Brad Ray has devoted his career to better understanding issues involving substance use, mental health, and the criminal justice system. As the director of the Center for Health and Justice Research at the IU Public Policy Institute, he spends most of his time building partnerships to ensure his research impacts the community.
“I can say with certainty that the best research questions I’ve ever answered have come from relationships with my community partners,” he says.
His dedication to building those relationships—and commitment to ensuring his research gets to those who need it—gained the attention of the selection committee for IUPUI’s Bantz-Petronio Translating Research into Practice (TRIP) Award. They selected Ray as the 2019 TRIP Award recipient.
“I feel a great sense of humility getting this award,” Ray says. “Of all the awards I might have received from IUPUI, this one provides the greatest sense of personal accomplishment.”
Each year, the award recognizes outstanding work by an IUPUI TRIP Scholar in translating research into practice and solutions that provide innovative ways to improve lives or the community.
Stephan Viehweg serves as the associate director of IUPUI’s Center for Translating Research into Practice, in addition to his position with the IU School of Medicine. He says Ray was selected based on his interdisciplinary work relating to the opioid epidemic, mental health issues, and the many contributing factors in combating these issues.
“Brad is a great example of a translational scholar,” Viehweg says. “He’s taking evidence and applying it in different ways to try to solve a problem in unique ways. He’s engaging the community to find partners in other disciplines who can make an impact on these issues.”
Viehweg says IUPUI is a hotbed for translational research, where faculty come for an opportunity to take their research beyond the confines of a university setting and test their theories.
“IUPUI is known throughout the country as a place where a researcher can engage with community members in trying to solve problems and apply ideas in different ways,” he adds. “That’s important because that’s where we make a difference.”
Ray agrees. He says he views community-engaged and translational research as the single most rewarding part of academia.
“It’s an incredibly important aspect of our role as faculty members and one that is, unfortunately, often overlooked,” he says. “Faculty and universities need to continue to change that culture, create incentives, and reduce barriers towards community-engaged and translational research.”
The Center for Translating Research into Practice helps faculty do just that. By visiting its website and adding research efforts to its database, faculty members own their research and join a network of colleagues focused on solving the world’s complex problems.
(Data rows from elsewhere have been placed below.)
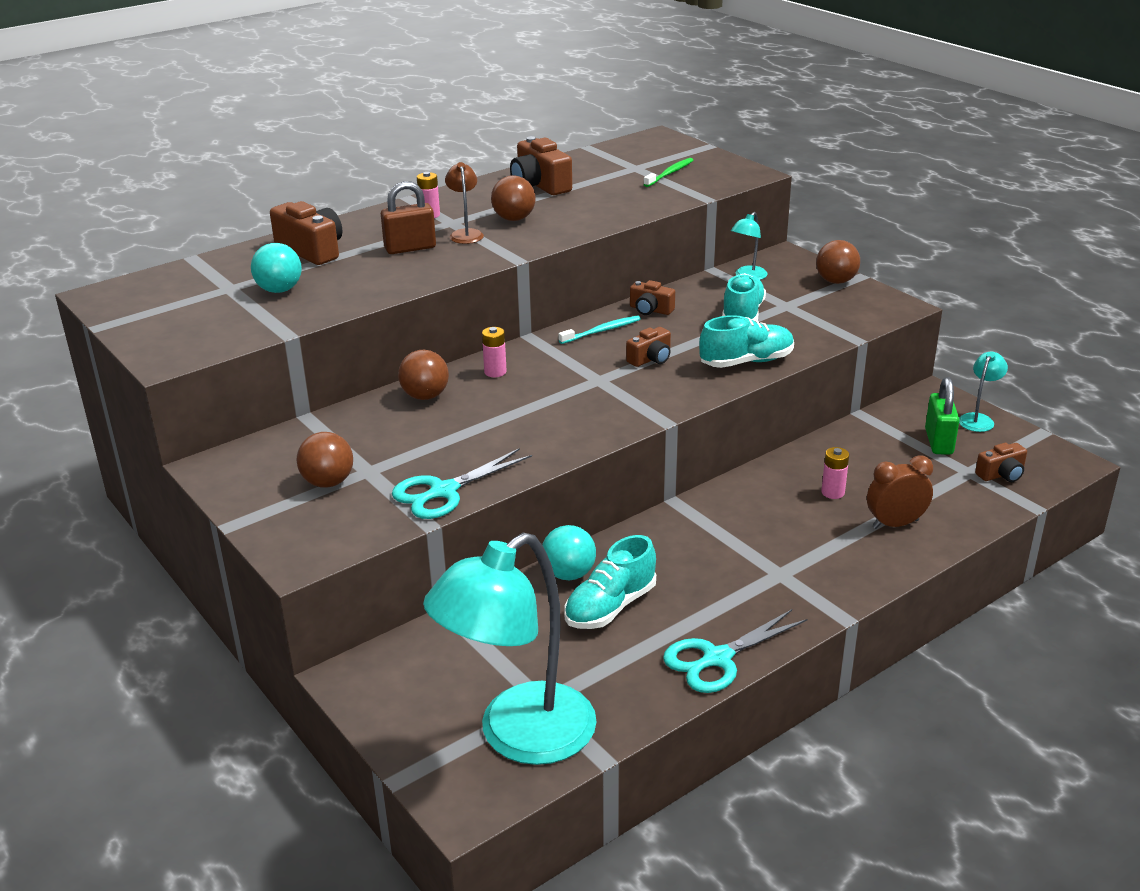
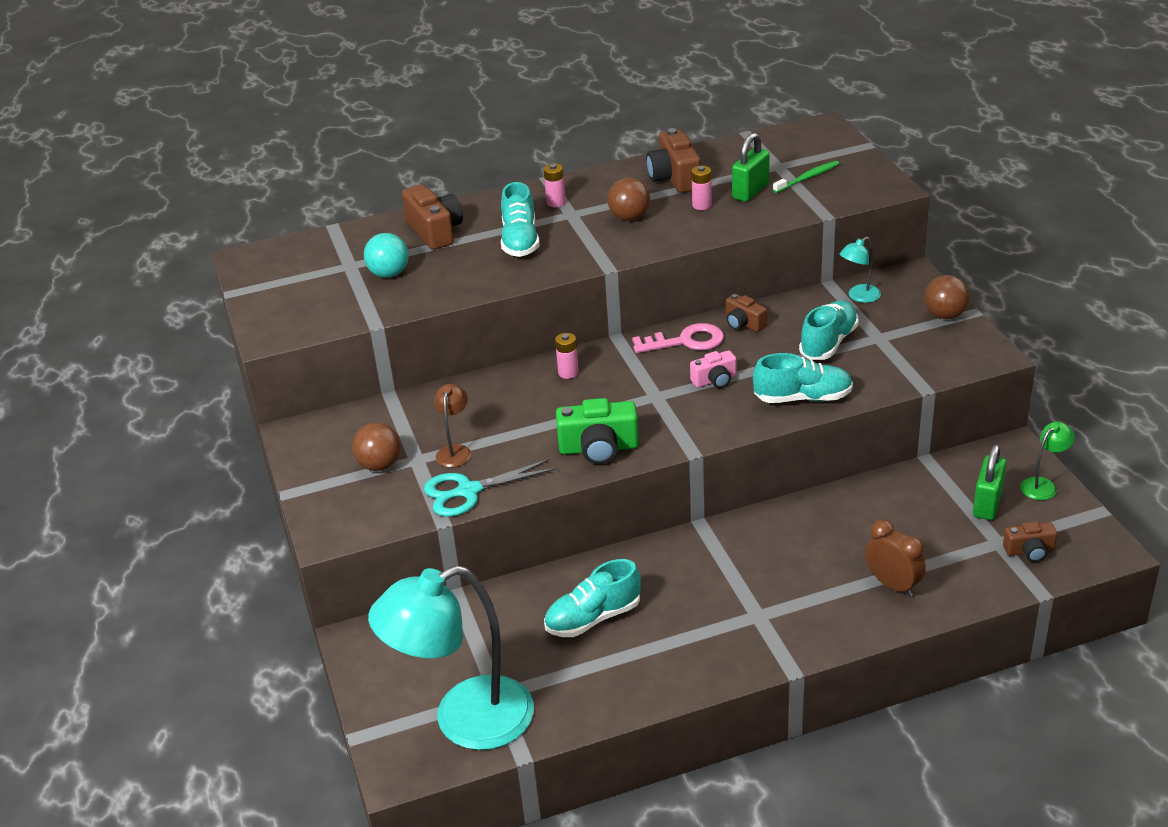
camera: 20 degrees right, 5 degrees up
(410, 248) = (520, 241): brown padlock -> turquoise shoe
(425, 396) = (496, 389): brown ball -> none
(465, 234) = (577, 230): brown lamp -> brown lamp (455, 451)
(565, 432) = (599, 448): none -> green camera
(569, 574) = (572, 579): turquoise ball -> none
(602, 331) = (686, 341): turquoise toothbrush -> pink key
(621, 188) = (750, 191): none -> green padlock
(651, 359) = (715, 380): brown camera -> pink camera
(717, 659) = (659, 686): turquoise scissors -> none
(833, 492) = (852, 541): pink battery -> pink battery (701, 205)
(895, 524) = (893, 585): brown clock -> brown clock turned 45 degrees clockwise
(978, 419) = (1043, 485): turquoise lamp -> green lamp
Viehweg says academics can do the research and analysis, but having community connections provides a more holistic approach to addressing social issues.
“Brad is particularly good at translating research in a way that the community can be included and involved,” Viehweg says. “That helps them appreciate the role we can play in a problem-solving partnership. Brad is someone who makes that possible and makes IUPUI approachable.”
Ray takes his role as a researcher and community partner seriously. He has worked with coroners, state court administrators, and first responders to develop research questions, collect data, and publish reports that are directly related to issues his partners face.
“I make a very real effort to translate my research into something that can be both understood and used to effect change,” he says. “My aim is to expand or enhance the adoption of best practices in the community towards addressing social problems.”
Ray says as those problems arise and develop, it’s incumbent upon academics to move out of their comfort zone, genuinely connect with community organizations, and help address challenges in the community.
For example, the team at CHJR worked to analyze data to provide a better view of the reality surrounding opioid-related deaths in Marion County. They found those deaths were vastly undercounted, mostly due to the fact that coroners simply didn’t have a box to check when it came to reporting specific substances. In 2018, Ray’s work contributed to the body of research used by state legislators to change how coroners code drug overdose deaths, making the reports more specific.
Ray says playing a role in the changes that make a difference in society should be the goal of all research.
“Academics cannot expect that their findings will have an impact through only a publication, lecture, or national conference presentation,” he says. “We need to create policy briefs that summarize findings that don’t sit behind a paywall; we need to be present at local community events; we need to take the time to have one-on-one conversations with those who want to understand the research so they can help to make it actionable.”